Cela fait un peu désordre dans le pays de Atatürk qui se faisait champion de la laïcité mais qu’importe puisque tout est permis pour prendre sa place dans le monde arabe quitte à organiser un petit esclandre au forum économique de Davos (on s’énerve et se scandalise devant Shimon Peres et on est reçu en héros au retour au pays avec les félicitations du Hamas).

Le résultat est assez contradictoire. Car, d’un côté, les dirigeants arabes islamisent leur lois et se servent du conflit israélo-palestinien pour conserver le pouvoir dans leur pays en fournissant à leur peuple un responsable à leurs malheurs et éloignent ainsi du débat politique les éventuels questionnements sur leur légitimité au sommet de l’Etat.
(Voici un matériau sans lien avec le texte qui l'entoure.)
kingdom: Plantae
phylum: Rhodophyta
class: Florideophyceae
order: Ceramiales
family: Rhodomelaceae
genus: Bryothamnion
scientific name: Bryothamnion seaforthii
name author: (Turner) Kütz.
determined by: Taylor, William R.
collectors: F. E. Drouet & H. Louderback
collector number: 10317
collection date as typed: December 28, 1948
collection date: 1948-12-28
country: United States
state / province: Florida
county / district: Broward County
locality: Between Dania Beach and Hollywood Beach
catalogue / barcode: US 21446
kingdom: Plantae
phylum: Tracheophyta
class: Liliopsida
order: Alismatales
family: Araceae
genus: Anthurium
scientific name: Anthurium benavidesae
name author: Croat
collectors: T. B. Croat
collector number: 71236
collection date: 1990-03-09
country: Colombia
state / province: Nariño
On somme, on dit au peuple, « ne pleurer pas sur votre sort, regardez plutôt ces pauvres Palestiniens dont on massacre les enfants ». Il est indéniable que ces cris d’indignation des dirigeant arabes unissent les peuples derrière eux.

Cependant d’un autre côté, cette course provoque de telles dissensions qu’aucune politique commune dans l’ensemble du monde arabe n’est possible, servant ainsi les intérêts des Israéliens qui n’ont pas besoin de diviser pour régner puisque roitelets et dictateurs s’en chargent eux-mêmes. On connaît les succès de la Ligue Arabe en particulier, cette convocation à un sommet d’urgence lancée en janvier 2009 qui s’est soldée par un fiasco général (il y avait ceux qui ne répondaient pas, ceux qui ne pouvaient pas pour agenda bouclé, ceux qui étaient fâchés avec le voisin, etc.). Ils ont beau s’être inventé un ennemi commun, depuis sa création la Ligue des États Arabes ressemble à un cirque dans lequel chacun plie son barda après avoir fait son numéro.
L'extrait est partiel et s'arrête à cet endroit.